WHAT YOU HAVE TO DO
Turn the text in the records below into a JSON list of strings, one string per line, leaving out blank lines and the pictures.

─── EXERCISE INPUT

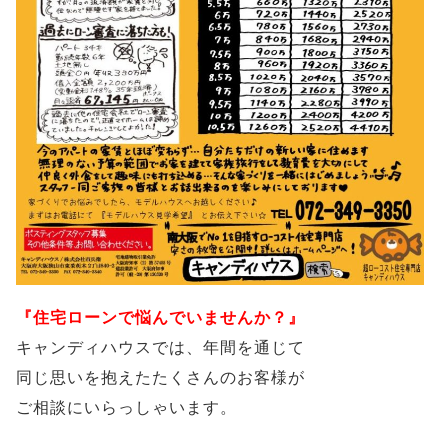
『住宅ローンで悩んでいませんか？』
キャンディハウスでは、年間を通じて
同じ思いを抱えたたくさんのお客様が
ご相談にいらっしゃいます。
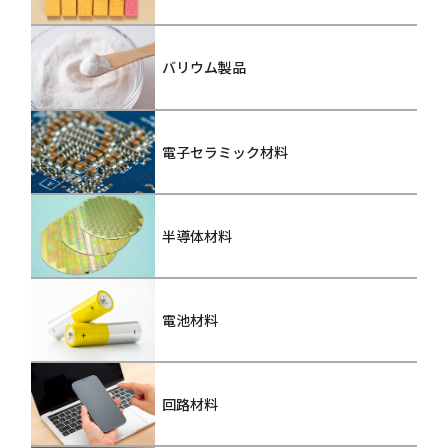
バリウム製品
電子セラミック材料
半導体材料
電池材料
回路材料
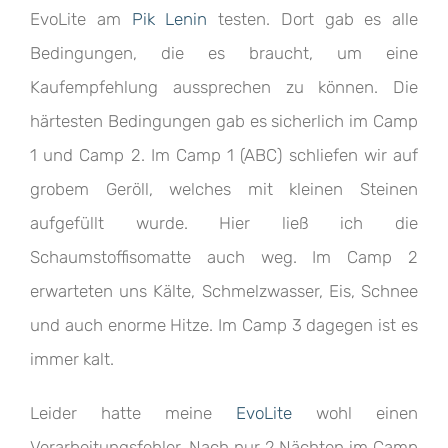
EvoLite am
Pik Lenin
testen. Dort gab es alle
Bedingungen, die es braucht, um eine
Kaufempfehlung aussprechen zu können. Die
härtesten Bedingungen gab es sicherlich im Camp
1 und Camp 2. Im Camp 1 (ABC) schliefen wir auf
grobem Geröll, welches mit kleinen Steinen
aufgefüllt wurde. Hier ließ ich die
Schaumstoffisomatte auch weg. Im Camp 2
erwarteten uns Kälte, Schmelzwasser, Eis, Schnee
und auch enorme Hitze. Im Camp 3 dagegen ist es
immer kalt.
Leider hatte meine
EvoLite
wohl einen
Verarbeitungsfehler. Nach nur 2 Nächten im Camp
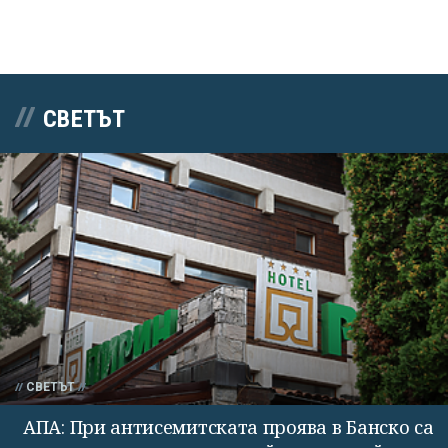
СВЕТЪТ
СВЕТЪТ
АПА: При антисемитската проява в Банско са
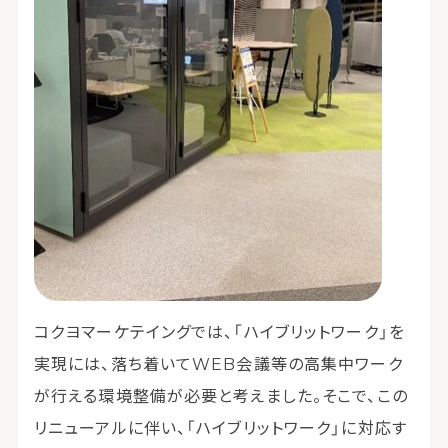
コクヨマーケテイングでは、「ハイブリットワーク」を
実現には、落ち着いてWEB会議等の高集中ワーク
が行える環境整備が必要と考えました。そこで、この
リニューアルに伴い、「ハイブリットワーク」に対応す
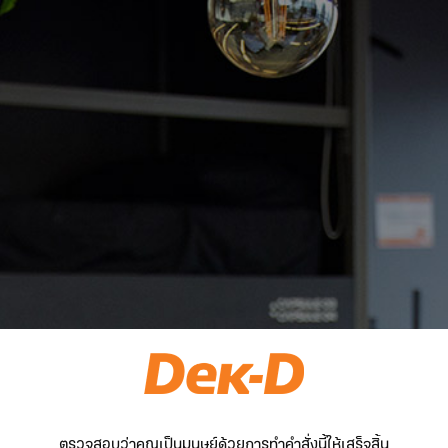
ตรวจสอบว่าคุณเป็นมนุษย์ด้วยการทำคำสั่งนี้ให้เสร็จสิ้น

──────

TASK RESPONSE
[
  "『住宅ローンで悩んでいませんか？』",
  "キャンディハウスでは、年間を通じて",
  "同じ思いを抱えたたくさんのお客様が",
  "ご相談にいらっしゃいます。",
  "バリウム製品",
  "電子セラミック材料",
  "半導体材料",
  "電池材料",
  "回路材料",
  "EvoLite am",
  "Pik Lenin",
  "testen. Dort gab es alle",
  "Bedingungen, die es braucht, um eine",
  "Kaufempfehlung aussprechen zu können. Die",
  "härtesten Bedingungen gab es sicherlich im Camp",
  "1 und Camp 2. Im Camp 1 (ABC) schliefen wir auf",
  "grobem Geröll, welches mit kleinen Steinen",
  "aufgefüllt wurde. Hier ließ ich die",
  "Schaumstoffisomatte auch weg. Im Camp 2",
  "erwarteten uns Kälte, Schmelzwasser, Eis, Schnee",
  "und auch enorme Hitze. Im Camp 3 dagegen ist es",
  "immer kalt.",
  "Leider hatte meine",
  "EvoLite",
  "wohl einen",
  "Verarbeitungsfehler. Nach nur 2 Nächten im Camp",
  "СВЕТЪТ",
  "СВЕТЪТ",
  "АПА: При антисемитската проява в Банско са",
  "コクヨマーケテイングでは、「ハイブリットワーク」を",
  "実現には、落ち着いてWEB会議等の高集中ワーク",
  "が行える環境整備が必要と考えました。そこで、この",
  "リニューアルに伴い、「ハイブリットワーク」に対応す",
  "ตรวจสอบว่าคุณเป็นมนุษย์ด้วยการทำคำสั่งนี้ให้เสร็จสิ้น"
]